> Page text
BEGIN

Ever more sophisticated gerrymandering efforts in recent decades in states across the county have added force to this realignment by increasing the number of districts for the national and state legislatures that are “safe” seats for Republicans and Democrats.  That gerrymandering has interacted with a primary system that gives de facto disproportionate influence to the most highly motivated voters in the primaries of both parties—people who tend to be more conservative or more liberal than their parties as a whole, with the result that the political middle has been severely weakened on both sides of the aisle.

Also taking a toll has been the steady increase in the use of negative political advertisements (because they have proven to be effective) in primaries and general elections.  Here in Arizona, for example, John McCain just buried a very conservative opponent in the Republican senate primary with negative political ads that were almost always full of distortions of his opponent’s record.  Both McCain and third party groups supporting him produced the avalanche of negative and misleading ads even though McCain was never really vulnerable to defeat because his opponent’s actual record and views were quite extreme in their own right.  According to news accounts of this year’s campaign season, similar huge negative ad efforts have been mounted across the country by candidates in both parties.  As long as negative advertising is regarded as effective and lots of third party groups as well as the candidates and the Republican Party and Democratic Party have the right to spend aggressively and in many cases anonymously (as a result of a recent Supreme Court ruling) in support for or against candidates, it is hard to see the negative advertising trend abating very much. 

Finally, some longstanding structural limitations exist in legislative arrangements at the national level and in a number of states.  You understandably singled out the U.S. Senate.  The realignment of the parties coupled with the 60 votes required for cloture and the eased rules on mounting (threatening) filibusters, has made almost every piece of consequential legislation as well as presidential judicial and political nominees vulnerable to blocking or delaying by the minority. I don’t know if you have looked at the trend line on the use of the filibuster (both real and the threat) since the 1960s.  It is a startling trend line.  It was only used a few times in each congress in the 1960s, mostly for civil rights legislation.  By the 2000s, the use/threat of the filibuster was the norm. (Ironically, back in the 1970s, the number of votes required for cloture actually dropped from 67 to 60, but the eased rules for using/threatening a filibuster trumped the drop in the number of required votes.)

At the state level, the requirement of a two-thirds majority to pass budgets and/or the ease in which propositions can get on the ballot to revise constitutions to lock in or prevent funding in various areas have brought incredible distortions in several states, including where I now live, Arizona.

END

> Provided data
BEGIN

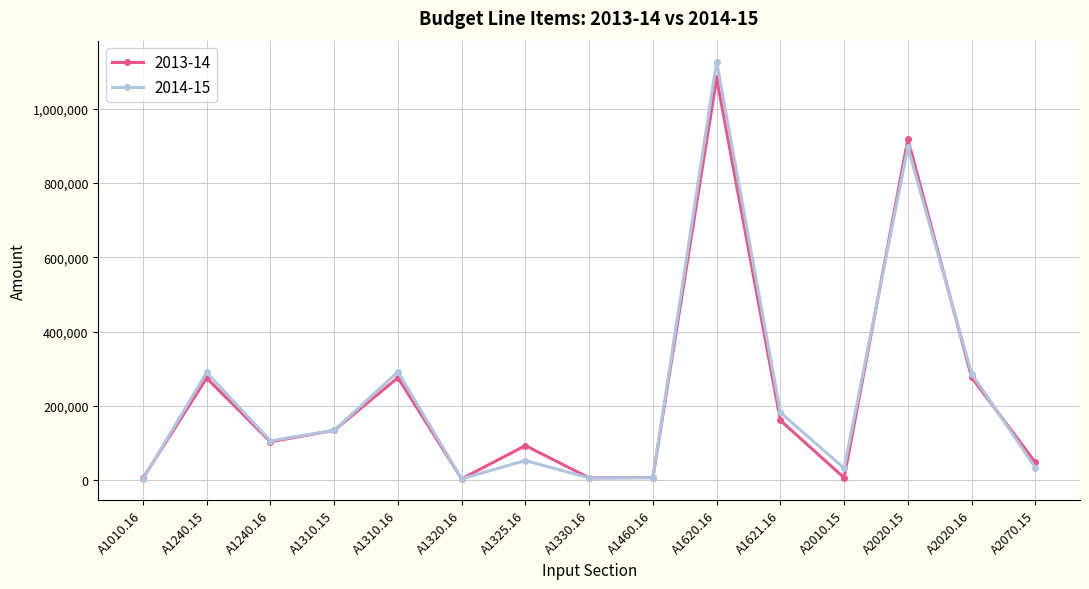

Where is the first local minimum for 2013-14?

A1240.16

END

> Using the information
• a. Reproduce word for word the stretch of the partisan gridlock passage from "Ever more sophisticated" through "of the aisle.".
• b. Carry on the partisan gridlock passage from its final sentence.

> Answer section
• a.
Ever more sophisticated gerrymandering efforts in recent decades in states across the county have added force to this realignment by increasing the number of districts for the national and state legislatures that are “safe” seats for Republicans and Democrats.  That gerrymandering has interacted with a primary system that gives de facto disproportionate influence to the most highly motivated voters in the primaries of both parties—people who tend to be more conservative or more liberal than their parties as a whole, with the result that the political middle has been severely weakened on both sides of the aisle.

• b.
When one steps back to take in a fuller range of forces at work (several have not been mentioned here), there is reason to believe that political leaders in the United States will have difficulty getting legislation passed, judicial nominees approved, etc. indefinitely.  Indeed, the many serious problems facing the county could lead things to worsen in the near term because divisions are so deep.

All in all, the United States and many other nations provide a lot of evidence on a daily basis that democracy is not a terrific form of government.  Indeed, as Churchill famously noted, the only thing in its favor is that it is the worst form of government except for all the others.  In that regard, possibly the best feature of democracy is that it is able to provide changes in leadership on a regular basis—even if one limited set of leaders is replaced by another limited set.   This is a strong point that should be of interest to the Chinese.  China might well have a fairly long period of relatively good government in many areas via its one-party system.  However, it carries a risk that some really bad leaders could take control for many year.  Presumably, a lot of people in China are well aware that they had a long period of that kind of government very recently.  That said, my guess is that, if Churchill could come back from the grave, he would make the point that democracies need to be well designed and modified as circumstances change.  He also might hold up the United States as an example of a country with a democratic system in need of revision owing to some serious shortcomings. 

If I were in a position to talk with a number of Chinese, I would go out of my way to concede that the United States has always had major shortcomings—and that there are many negative a well as many positive lessons that can be learned from current and past American experience.  My hope is that both China and India will be able to take at least two steps forward for every one step backward in many key areas over the course of this century in the political, economic, social, and environmental realms.  Indeed, to the extent that India is able to develop economically while retaining a functioning democracy, it may have more impact on China from a democratic/freedom of speech perspective than the experiences and exhortations of the United States and other western nations.  In any case, I have the same hope for the United States.  Moreover, I hope that most of the backward steps will not be too costly, although history suggests that some of them will be.

If we and they do make good progress, it is likely that we and they will have learned quite a bit from the other guy.  In any event, as has typically been the case, gains are likely to be hard won and will require a lot of hard work and sacrifice by many--often across several generations.  (As you know, it was nearly a century and a half between Abigail Adams’ 1776 letter to John asking him to “remember the ladies” during the deliberations of the Continental Congress and the ratification of the constitutional amendment in 1920 that gave women the right to vote.)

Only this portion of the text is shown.